Basque Fish Soup


This delicious but not so good-looking soup stole my heart in January of 2016, when my boyfriend and I visited San Sebastián for the first time. After two years of painful longing for another bowl of this soup, we finally made our way back to the greenest and mistiest region of Spain, the Basque Country. This time, I was determined not to get on the train back to Barcelona without having the recipe in my pocket. If you’d like to know how I managed to do it, I wrote an entire blog post where I explain it. You can click here to read it.

Important: This is a paleo version of the original recipe. If you eat bread, then I suggest you use bread instead of potato. In the Basque Country, a special kind of toasted bread, sopako, is used to thicken soups. The bread is added right before blending the soup.

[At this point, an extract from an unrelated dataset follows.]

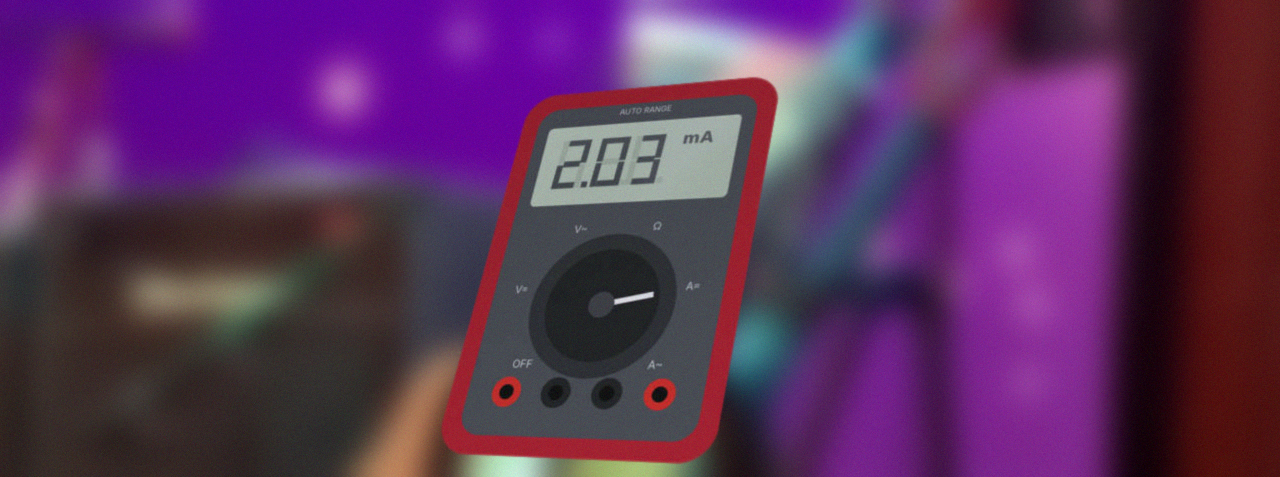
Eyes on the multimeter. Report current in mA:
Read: 2.03 mA
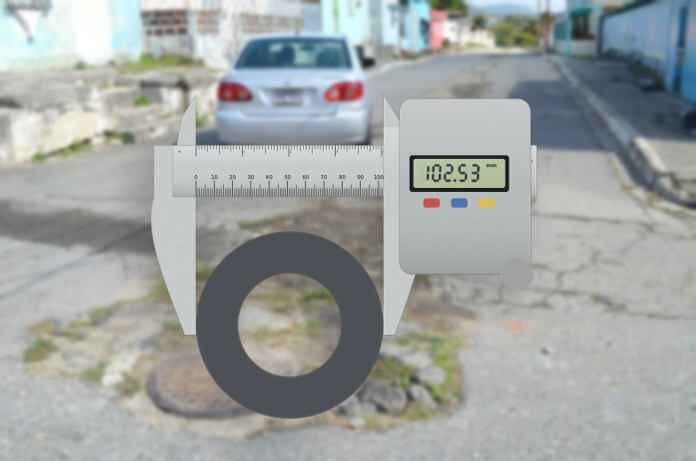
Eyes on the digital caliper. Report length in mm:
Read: 102.53 mm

Make sure to read the entire recipe beforehand. There are many different concurrent tasks. They all come together at the end, I promise.


  • 1 small monkfish
  • 15 clams
  • 15 prawns
  • Hake head and bones
  • 2 big yellow onions
  • 2 carrots
  • 2 garlic cloves
  • 1 potato
  • 200ml grated tomato sauce
  • 1 glass of white wine
  • Salt and pepper to taste
  • Water (no exact measure, just enough to cover the ingredients)
  • Net bag for legumes


  1. Chop the onions and carrots into relatively small cubes. Size doesn’t matter since they’ll end up being blended anyway. Just pick a reasonable size and stick to it.
  2. Add ghee (or your cooking fat of choice) to a big pot and cook the chopped onions and carrots at medium-low heat until they are soft.
  3. Add two garlic cloves and cook for 15 minutes.
  4. Meanwhile, prepare the fish. Take the head off the prawns, peel them, and set them apart (you’ll add the prawn meet to the soup right at the end). Put the monkfish, hake head, hake bones, prawn heads and prawn shells into the net bag.
  5. Once fifteen minutes have passed, pour in the glass of white wine and stir until the liquid evaporates.
  6. Add the tomato sauce.
  7. Add the net bag and the potato, chopped. The net bag should occupy as little vertical space as possible. Otherwise you’ll end up adding too much water later (see step number 9).
  8. Cover the pot with a lid and cook for 10 minutes.
  9. Then, pour in the water until everything is fully covered. Bring the soup to a simmer and let it cook for 30 minutes.
  10. When the time’s up, take the net bag out of the pot. At this point it will become clear why it’s important to use a net bag. Imagine seperating all the individual fish bones and prown heads from all the vegetables that have to be blended.
  11. Purée the soup using an immersion blender.
  12. Let’s now take care of the contents in the net bag. Crumble the meat of the monkfish and hake. Discard all the bones and other unedible parts.
  13. Steam the clams in a pan. To do so, just place them in a pan, heat it up, and wait until they open with their own steam. Discard those that do not open.
  14. Now it’s time to finish up the soup. Add the crumbled fish, prawns and clams (with the juice they released when they were being steamed) into the soup. Let it simmer for 5 minutes.
  15. The soup is now ready to be served, eaten, and, most importantly, enjoyed!

Fun fact

I highly recommend using as little creativity with the recipe as possible. When I attempted to do the recipe for the first time, I thought I’d add my own touch to it by making some Mediterranean fish stock to use instead of water. I bought so much fish (both for the stock and for the soup itself) that the fishmonger jokingly asked me if she could come eat some of whatever I was planning to do.
A month later, I decided it was time to try again. I told my boyfriend I was too embarrassed to go to the same fish stall, but he made a very valid point by saying that a month had passed and there was no way they could remember us. So, we went to the same fish stall. Everything seemed fine. I ordered some fish, as one does. Until one of the fishmongers asked me how the soup had turned out. I told her we were actually shopping to do it again because it had not turned out so well the first time around. She responded “Third time’s a charm”. There was no third time. Monkfish is terribly expensive and our time in Catalonia was coming to its end. Maybe next year.